Ребята ощущали в эти минуты какое-то лихорадочное, болезненное волнение. Они попеременно глядели то на своего режиссера, то на сиявшее на полутемной сцене зеркало. Им казалось, что в этот миг они сами прикасаются к запретному и вот-вот что-то может случиться… что-то произойдет.

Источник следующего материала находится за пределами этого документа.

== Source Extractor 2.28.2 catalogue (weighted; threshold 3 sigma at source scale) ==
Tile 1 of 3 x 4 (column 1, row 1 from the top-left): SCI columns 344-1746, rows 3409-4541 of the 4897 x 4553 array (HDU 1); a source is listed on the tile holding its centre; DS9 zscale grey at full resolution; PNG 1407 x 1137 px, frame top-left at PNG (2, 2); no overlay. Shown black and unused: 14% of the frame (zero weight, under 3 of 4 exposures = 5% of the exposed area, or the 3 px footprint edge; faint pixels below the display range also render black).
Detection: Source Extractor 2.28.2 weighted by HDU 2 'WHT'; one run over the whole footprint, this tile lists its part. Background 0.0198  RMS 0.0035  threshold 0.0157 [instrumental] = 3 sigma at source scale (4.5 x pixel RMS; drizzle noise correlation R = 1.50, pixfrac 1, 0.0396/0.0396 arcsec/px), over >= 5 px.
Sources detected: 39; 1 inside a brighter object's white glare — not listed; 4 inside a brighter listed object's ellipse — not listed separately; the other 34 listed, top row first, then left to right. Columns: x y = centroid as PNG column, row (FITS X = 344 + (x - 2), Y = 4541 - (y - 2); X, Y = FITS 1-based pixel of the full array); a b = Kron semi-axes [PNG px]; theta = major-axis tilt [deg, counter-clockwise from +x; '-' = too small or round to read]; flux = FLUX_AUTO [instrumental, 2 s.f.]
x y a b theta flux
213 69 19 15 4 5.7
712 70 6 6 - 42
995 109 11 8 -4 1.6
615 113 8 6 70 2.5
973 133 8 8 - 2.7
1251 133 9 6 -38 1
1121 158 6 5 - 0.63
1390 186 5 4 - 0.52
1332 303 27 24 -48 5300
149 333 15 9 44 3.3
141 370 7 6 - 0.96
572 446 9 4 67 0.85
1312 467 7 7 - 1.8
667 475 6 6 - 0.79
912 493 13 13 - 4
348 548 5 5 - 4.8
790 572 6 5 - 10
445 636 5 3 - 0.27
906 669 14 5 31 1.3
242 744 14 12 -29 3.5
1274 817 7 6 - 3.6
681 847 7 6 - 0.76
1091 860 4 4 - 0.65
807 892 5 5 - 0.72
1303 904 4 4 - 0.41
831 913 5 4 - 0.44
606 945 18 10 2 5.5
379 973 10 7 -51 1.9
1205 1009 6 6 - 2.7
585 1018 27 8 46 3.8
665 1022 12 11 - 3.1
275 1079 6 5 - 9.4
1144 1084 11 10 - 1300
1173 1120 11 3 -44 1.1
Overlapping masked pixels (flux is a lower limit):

Между тем, вышагивая и произнося свой монолог, Далецкий внимательно следил за их реакцией. И видя, что они не в шутку взволнованы, воодушевлялся все больше. Наконец, внезапно остановился, присел на корточки и хлопнул ладонями по коленям. И резкий этот хлопок разорвал нараставшее напряжение. Все сразу расслабились, ожили, зашевелились…

— Ну, что я вам скажу… — Далецкий сиял. — Пойдет дело! Вы вошли в это, поняли… Я увидел сейчас, как все были наполнены, как изменились лица, даже дыхание! Запомните это состояние, зафиксируйте его, это наш первый пробный шар… и первая репетиция! Застольный период кончился, — он расхохотался вдруг с видимым облегчением. — Пора на сцену!